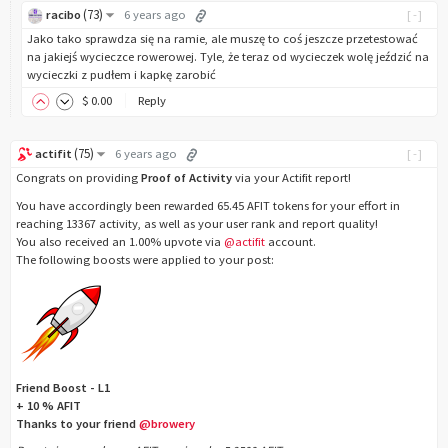
(
73
)
racibo
6 years ago
[-]
Jako tako sprawdza się na ramie, ale muszę to coś jeszcze przetestować
na jakiejś wycieczce rowerowej. Tyle, że teraz od wycieczek wolę jeździć na
wycieczki z pudłem i kapkę zarobić
$
0
.00
Reply
(
75
)
actifit
6 years ago
[-]
Congrats on providing
Proof of Activity
via your Actifit report!
You have accordingly been rewarded 65.45 AFIT tokens for your effort in
reaching 13367 activity, as well as your user rank and report quality!
You also received an 1.00% upvote via
@actifit
account.
The following boosts were applied to your post:
Friend Boost - L1
+ 10 % AFIT
Thanks to your friend
@browery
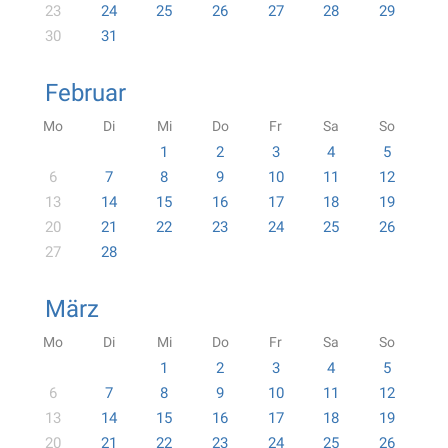
23
24
25
26
27
28
29
30
31
Februar
Mo
Di
Mi
Do
Fr
Sa
So
1
2
3
4
5
6
7
8
9
10
11
12
13
14
15
16
17
18
19
20
21
22
23
24
25
26
27
28
März
Mo
Di
Mi
Do
Fr
Sa
So
1
2
3
4
5
6
7
8
9
10
11
12
13
14
15
16
17
18
19
20
21
22
23
24
25
26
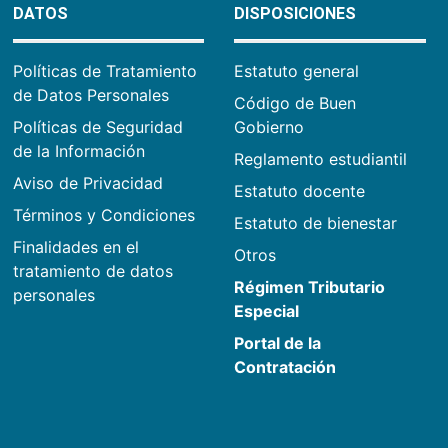
DATOS
DISPOSICIONES
Políticas de Tratamiento
Estatuto general
de Datos Personales
Código de Buen
Políticas de Seguridad
Gobierno
de la Información
Reglamento estudiantil
Aviso de Privacidad
Estatuto docente
Términos y Condiciones
Estatuto de bienestar
Finalidades en el
Otros
tratamiento de datos
Régimen Tributario
personales
Especial
Portal de la
Contratación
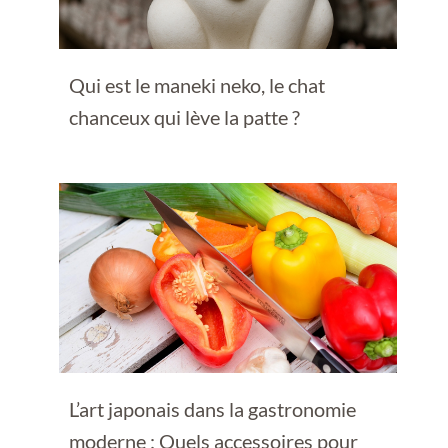
Qui est le maneki neko, le chat
chanceux qui lève la patte ?
L’art japonais dans la gastronomie
moderne : Quels accessoires pour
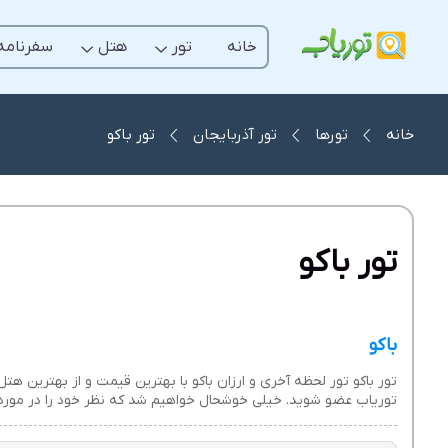
خانه
تور
هتل
سفرنامه
خانه
تورها
تور آذربایجان
تور باکو
تور باکو
باکو
تور باکو تور لحظه آخری و ارزان باکو با بهترین قیمت و از بهترین هتل 
توریاب عضو شوید. خیلی خوشحال خواهیم شد که نظر خود را در مورد پ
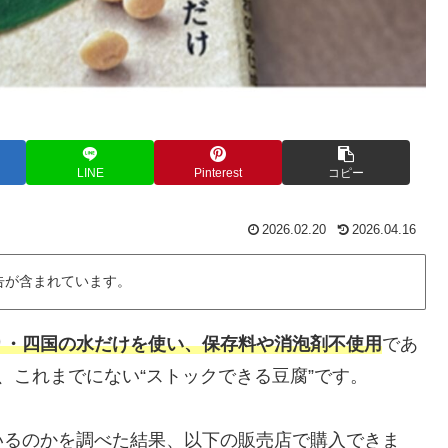
LINE
Pinterest
コピー
2026.02.20
2026.04.16
告が含まれています。
り・四国の水だけを使い、保存料や消泡剤不使用
であ
、これまでにない“ストックできる豆腐”です。
いるのかを調べた結果、以下の販売店で購入できま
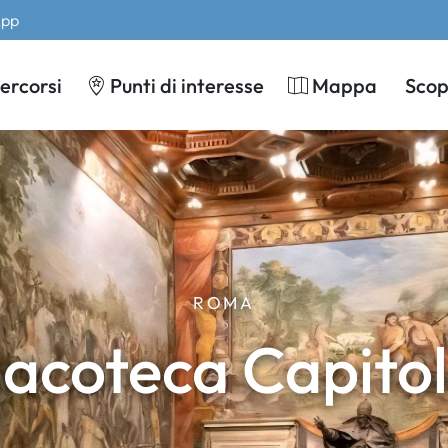
App
ercorsi
Punti di interesse
Mappa
Scopr
ROMA
nacoteca Capitol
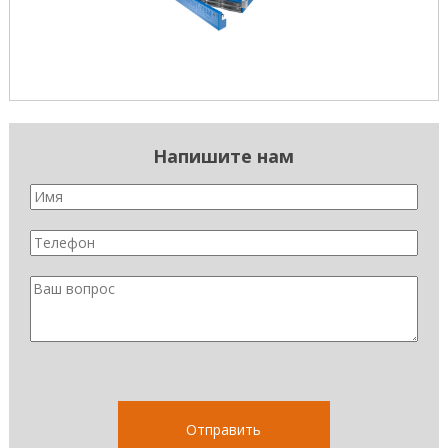
Напишите нам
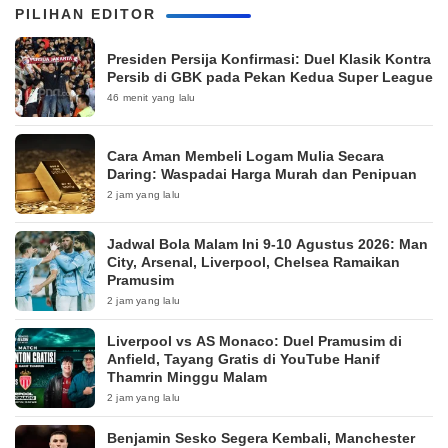
PILIHAN EDITOR
Presiden Persija Konfirmasi: Duel Klasik Kontra
Persib di GBK pada Pekan Kedua Super League
46 menit yang lalu
Cara Aman Membeli Logam Mulia Secara
Daring: Waspadai Harga Murah dan Penipuan
2 jam yang lalu
Jadwal Bola Malam Ini 9-10 Agustus 2026: Man
City, Arsenal, Liverpool, Chelsea Ramaikan
Pramusim
2 jam yang lalu
Liverpool vs AS Monaco: Duel Pramusim di
Anfield, Tayang Gratis di YouTube Hanif
Thamrin Minggu Malam
2 jam yang lalu
Benjamin Sesko Segera Kembali, Manchester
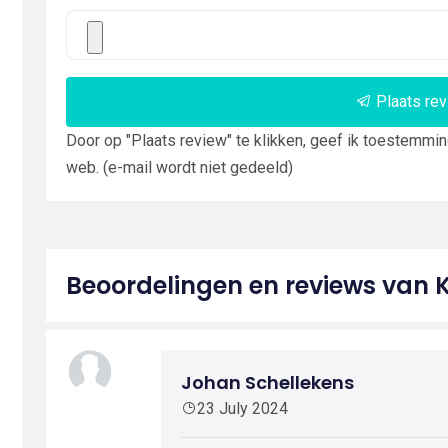
Plaats re
Door op "Plaats review" te klikken, geef ik toestemmi
web. (e-mail wordt niet gedeeld)
Beoordelingen en reviews van 
Johan Schellekens
23 July 2024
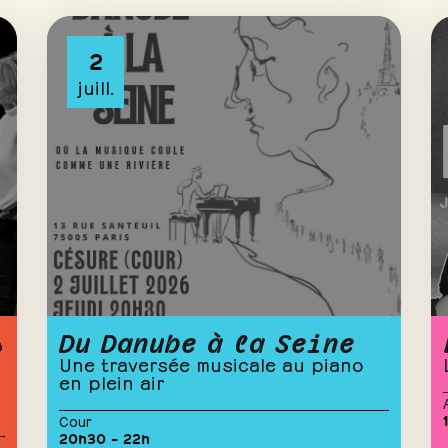
2
juill.
s
Du Danube à la Seine
Une traversée musicale au piano
en plein air
Cour
20h30 – 22h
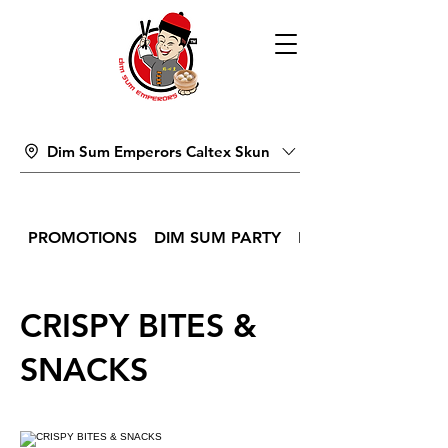
Dim Sum Emperors Caltex Skun
PROMOTIONS
DIM SUM PARTY
DIM SUM
CRISPY BITES &
SNACKS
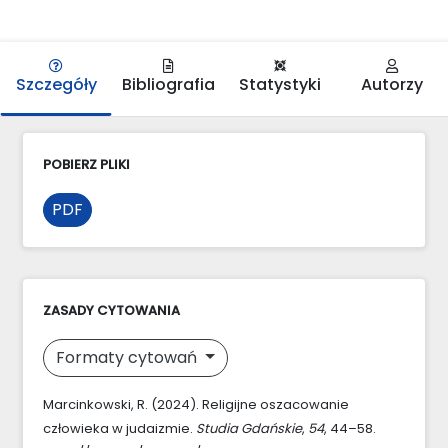
Szczegóły
Bibliografia
Statystyki
Autorzy
POBIERZ PLIKI
PDF
ZASADY CYTOWANIA
Formaty cytowań
Marcinkowski, R. (2024). Religijne oszacowanie
człowieka w judaizmie.
Studia Gdańskie
,
54
, 44–58.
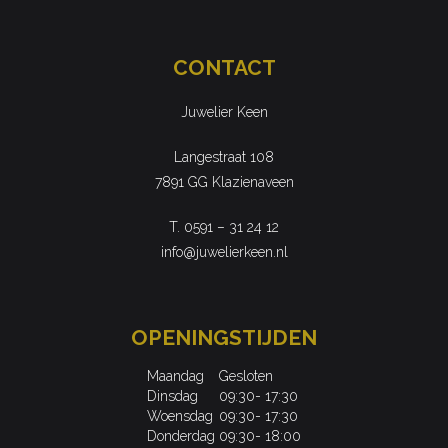
CONTACT
Juwelier Keen
Langestraat 108
7891 GG Klazienaveen
T. 0591 – 31 24 12
info@juwelierkeen.nl
OPENINGSTIJDEN
Maandag
Gesloten
Dinsdag
09:30- 17:30
Woensdag
09:30- 17:30
Donderdag
09:30- 18:00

══════

= YOUR INSTRUCTIONS =
Count the lines of the data that include the string "Pramusim", and give only that number.

= WRITTEN ANSWER =
2